Après des centaines d’heures investies, Kevin Gagné et Raymond Lachance ont lancé leur canot à glace fait selon la méthode traditionnelle sur les eaux du fleuve Saint-Laurent. Environ 200 personnes se sont réunies sur les berges pour assister au dévoilement de cet œuvre, le canot à glace faisant partie du patrimoine immatériel de la Ville de Montmagny. « Le Phénix » est le nom qui fut choisi pour l’embarcation. Kevin Gagné a expliqué aux gens rassemblés devant lui qu’il s’agissait d’un oiseau de la mythologie qui avait la capacité de renaitre de ses cendres. Il ajoute qu’il s’agissait d’une belle métaphore, car il a choisi de démarrer ce projet afin de faire renaitre la tradition du canot à glace en bois construit selon la méthode d’antan, car même si cette dernière fait partie du patrimoine immatériel de Montmagny, aucun n’avait été fabriqué depuis les années 80.

Afin de faire naitre « Le Phénix », Raymond Lachance jouait le rôle du maître d’œuvre et porteur de traditions maritime. Kevin Gagné est celui qui est allé vers M. Lachance pour démarrer le projet, curieux d’apprendre les techniques d’antan et souhaitant les faire perdurer dans le temps. Le projet aurait demandé environ 430 heures de travail aux deux hommes malgré que plusieurs sont venus donner un coup de main. La première mise à l’eau du canot a attiré environ 200 personnes sur les berges du fleuve à Montmagny, tous venu découvrir le travail des artisans. Dans la foule, on retrouvait des passionnés du canot à glace, mais aussi des gens simplement curieux de découvrir cet élément de leur patrimoine.
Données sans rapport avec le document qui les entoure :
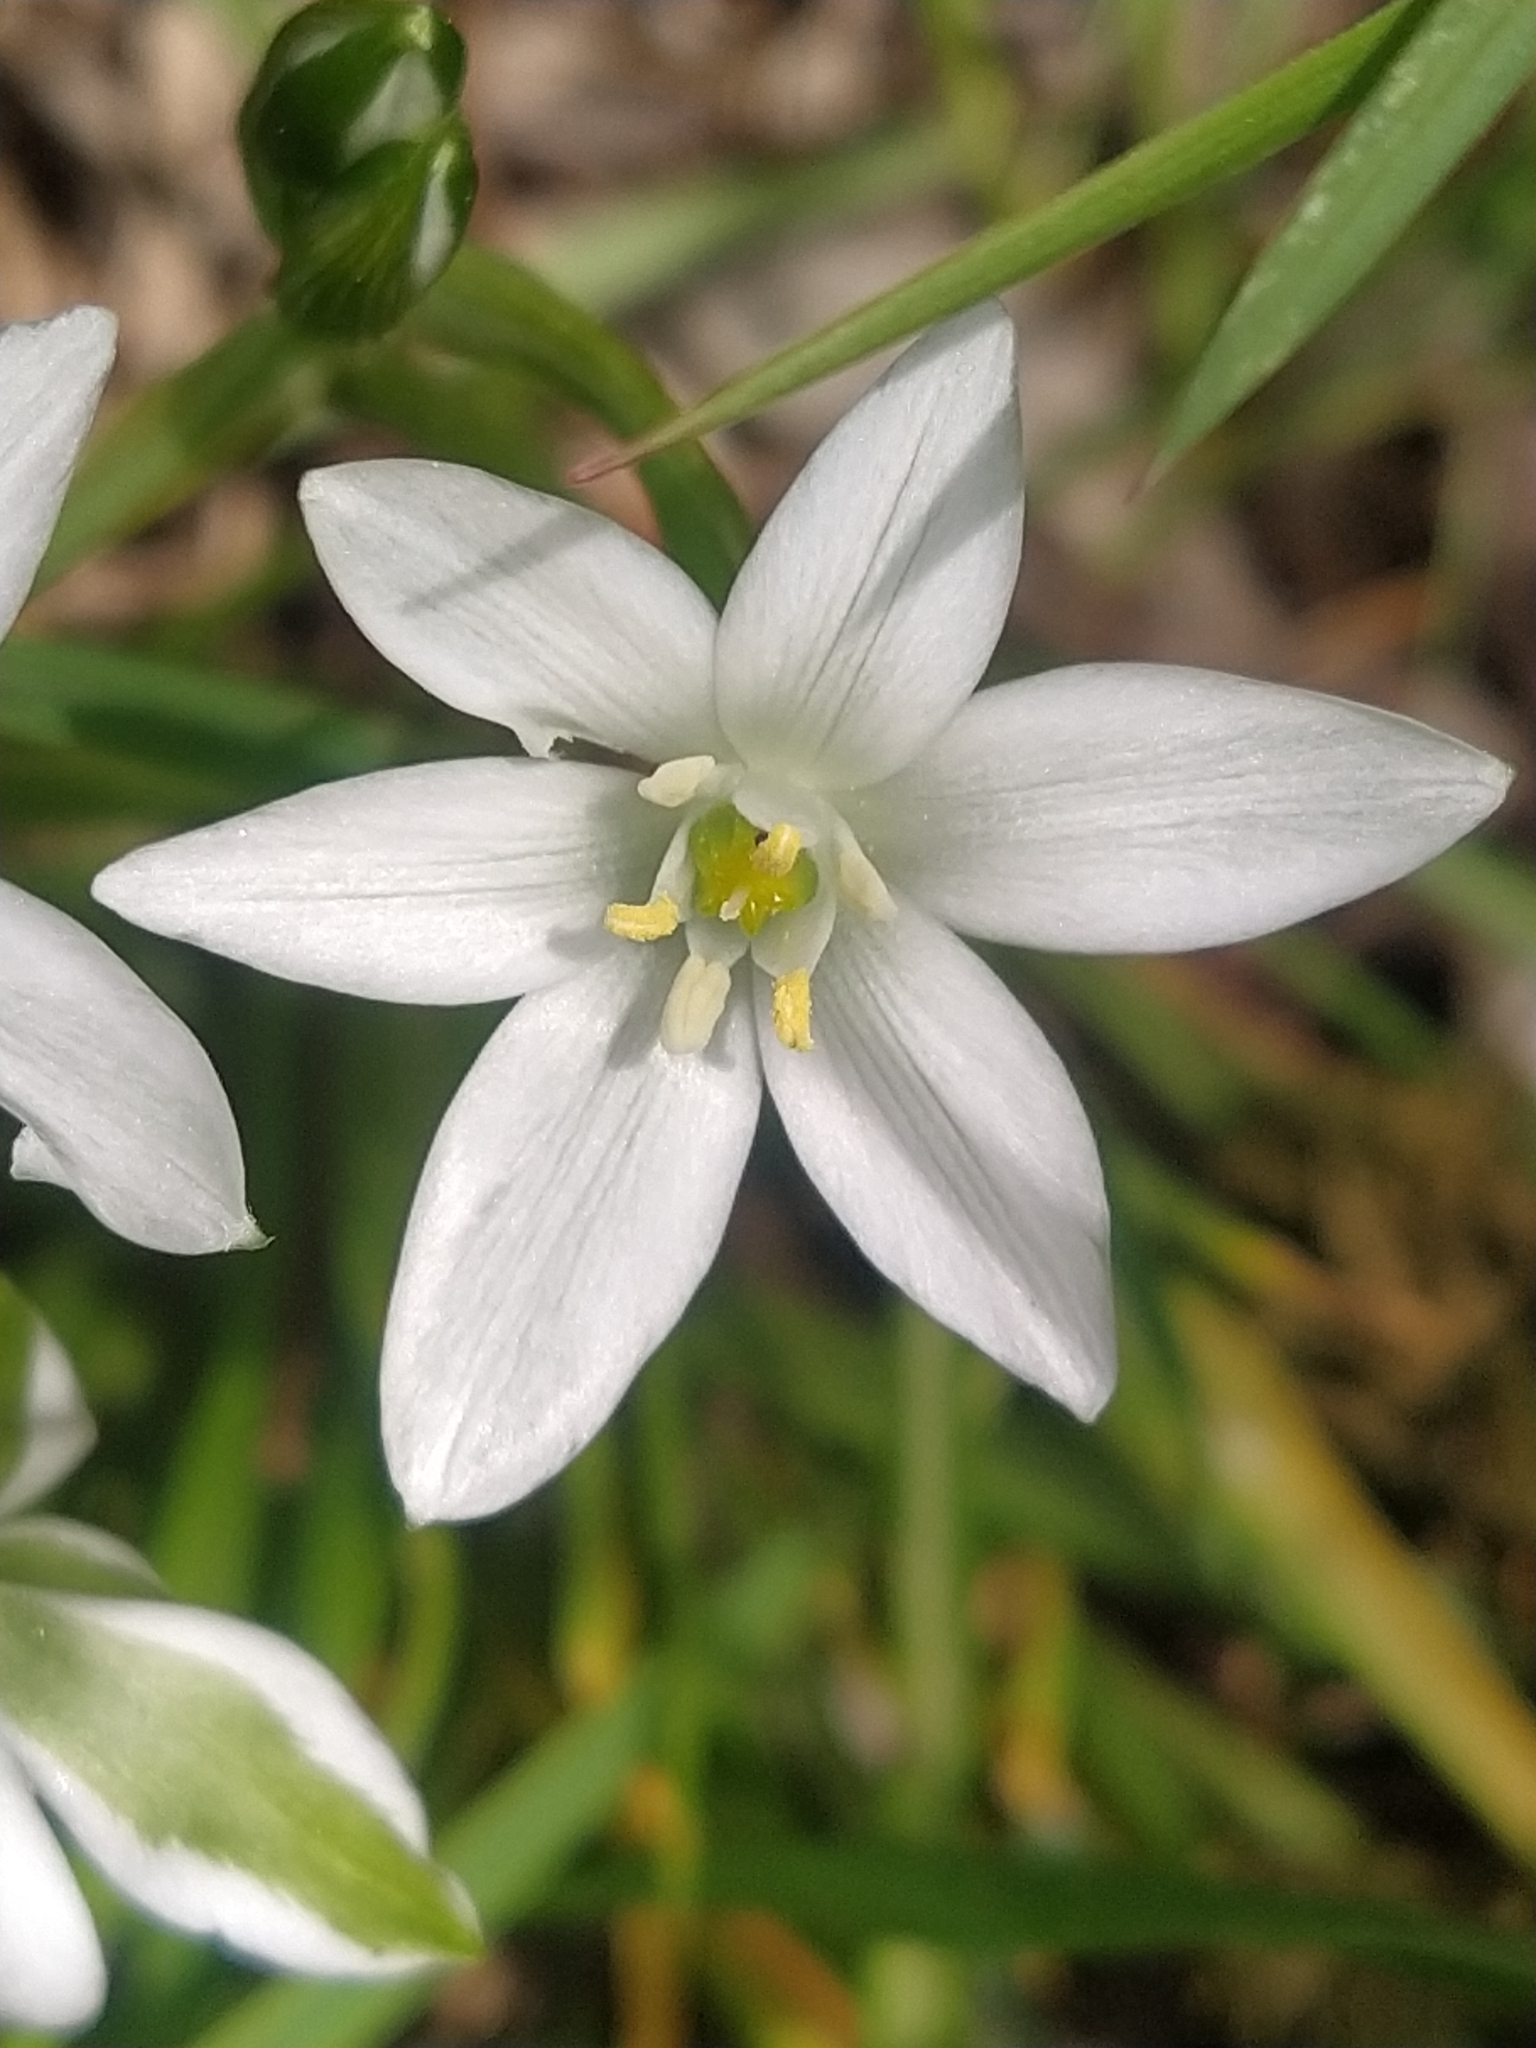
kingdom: Plantae
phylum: Tracheophyta
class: Liliopsida
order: Asparagales
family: Asparagaceae
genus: Ornithogalum
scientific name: Ornithogalum divergens
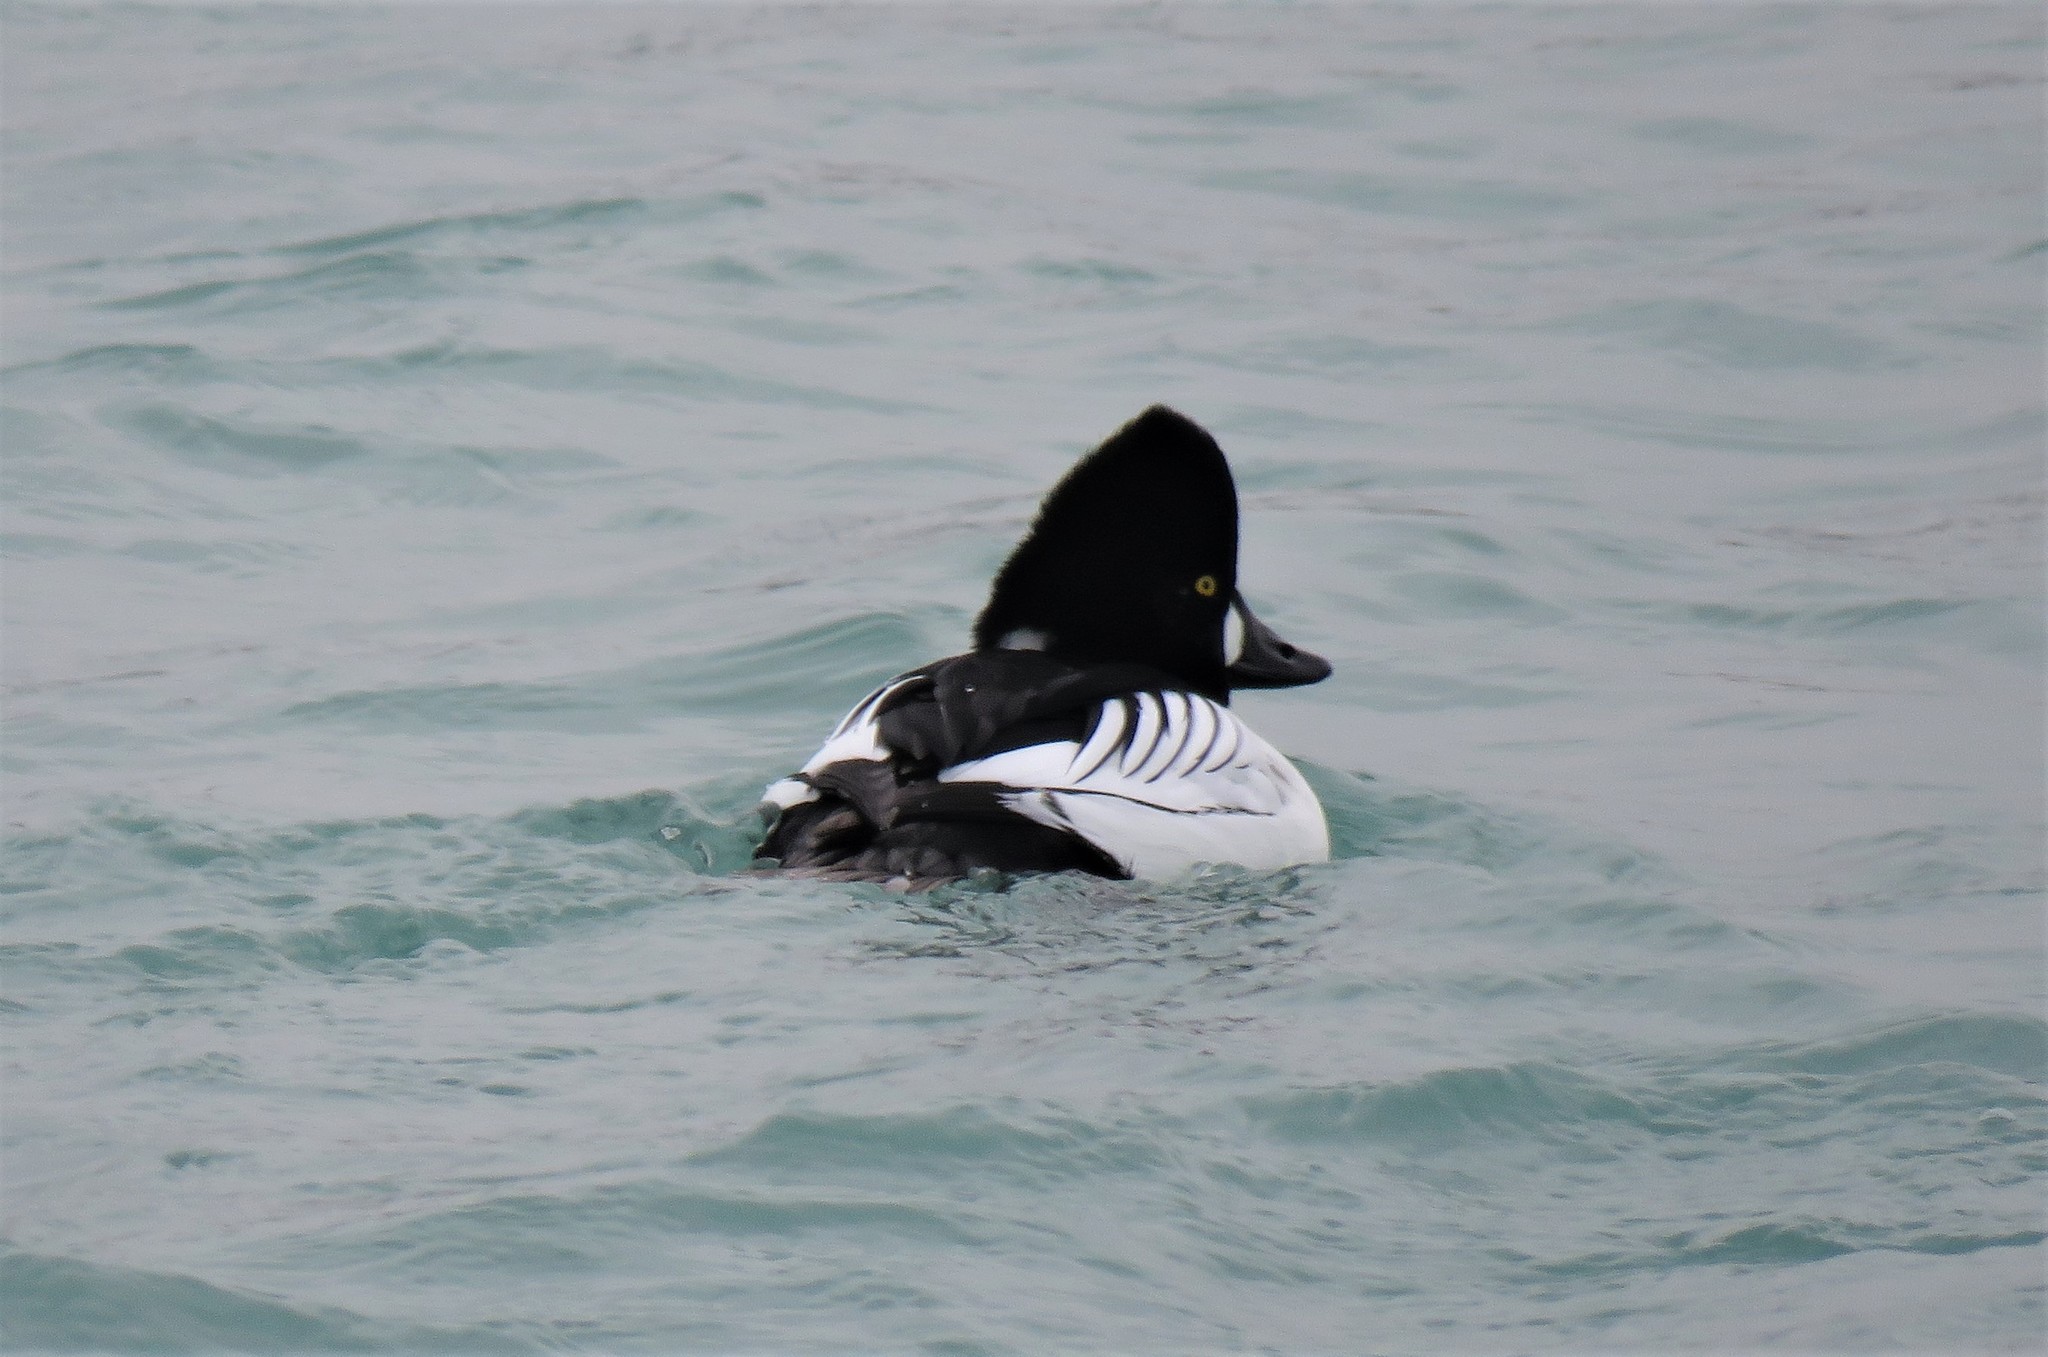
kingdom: Animalia
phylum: Chordata
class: Aves
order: Anseriformes
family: Anatidae
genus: Bucephala
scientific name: Bucephala clangula
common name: Common goldeneye
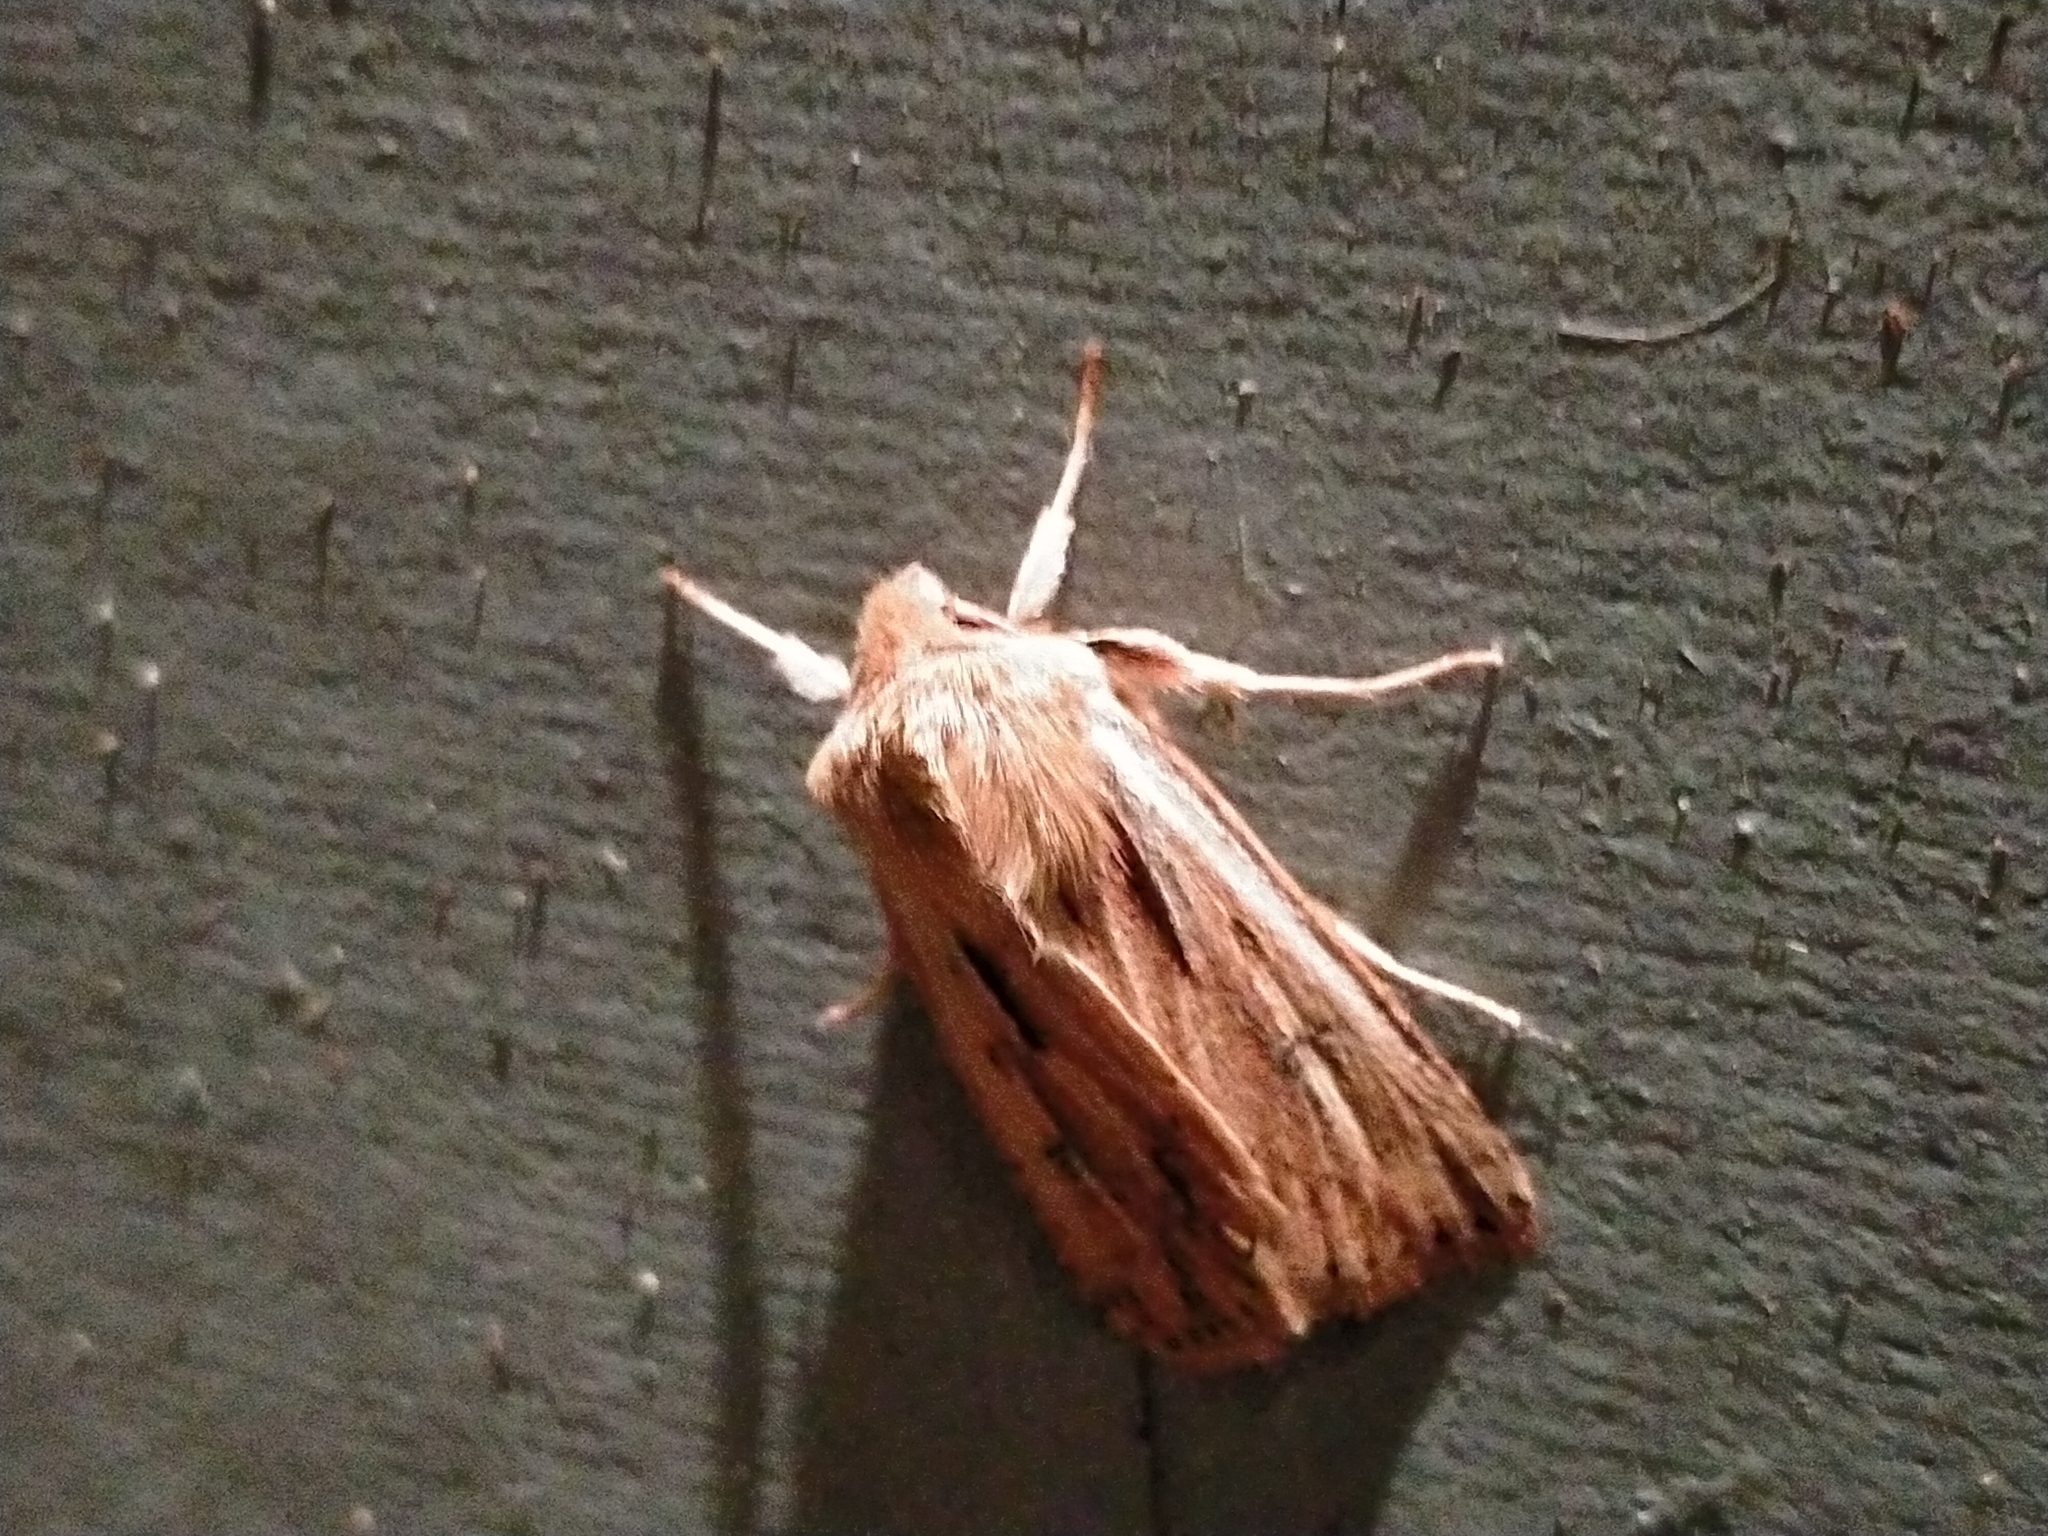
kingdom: Animalia
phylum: Arthropoda
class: Insecta
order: Lepidoptera
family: Noctuidae
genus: Ichneutica
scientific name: Ichneutica propria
Une cérémonie comme dans le temps En plus d’avoir suivi les méthodes traditionnelles pour la construction de l’embarcation, les instigateurs du projet souhaitaient aussi répéter certains rituels qui se tenaient à l’époque avant de mettre un canot à l’eau pour la première fois. Comme aucun abbé n’était disponible pour venir bénir le canot, la femme de Raymond Lachance, Johanne Simard, a récité la prière à Sainte-Anne, cette dernière étant considérée comme la protectrice des marins. La fille de Kevin Gagné, Rosemary, a fait la lecture d’un petit texte de bénédiction luis a fracassé une bouteille de rhum sur la coque du canot. Il s’agit d’une tradition que les canotiers faisaient afin de baptiser leur embarcation. Richard Lavoie, ethnologue, a aussi pris la parole afin de réciter un texte poétique de Virgil Benoît, professeur émérite à l’université du Dakota du Nord, qui rappelle l’épopée du canot à glace au Québec. Selon M. Lavoie, la navigation en canot sur les glaces du Saint-Laurent vers L’Isle-aux-Grues et l’Île-aux-Oies remonterait à aussi loin que les années 1680.

Pour conclure l’après-midi, les constructeurs du bateau ont pu l’essayer sur le fleuve avec une petite équipe unissant plusieurs générations.

Prochainement sur vos écrans Bruno Boulianne, cinéaste documentariste, et son équipe ont suivi la plupart des étapes du travail de M. Lachance et de M. Gagné. Ils ont également capturé plusieurs rencontres qui se sont déroulées pendant le projet. Il ne s’agissait pas du premier film que M. Boulianne réalisait dans la région de Montmagny, ce dernier étant celui derrière « L’Homme de l’Isle », tourné à l’Île-aux-Oies et sorti en 2018. C’est d’ailleurs lors du tournage de ce film qu’il a rencontré M. Gagné et que les deux hommes ont commencé à parler du projet de construire un canot en bois de manière traditionnelle. Le réalisateur prévoit faire un lancement de son documentaire à Montmagny, mais comme il reste quelques scènes à capturer à l’hiver 2024, il ne peut pas révéler à quel moment l’activité se tiendra.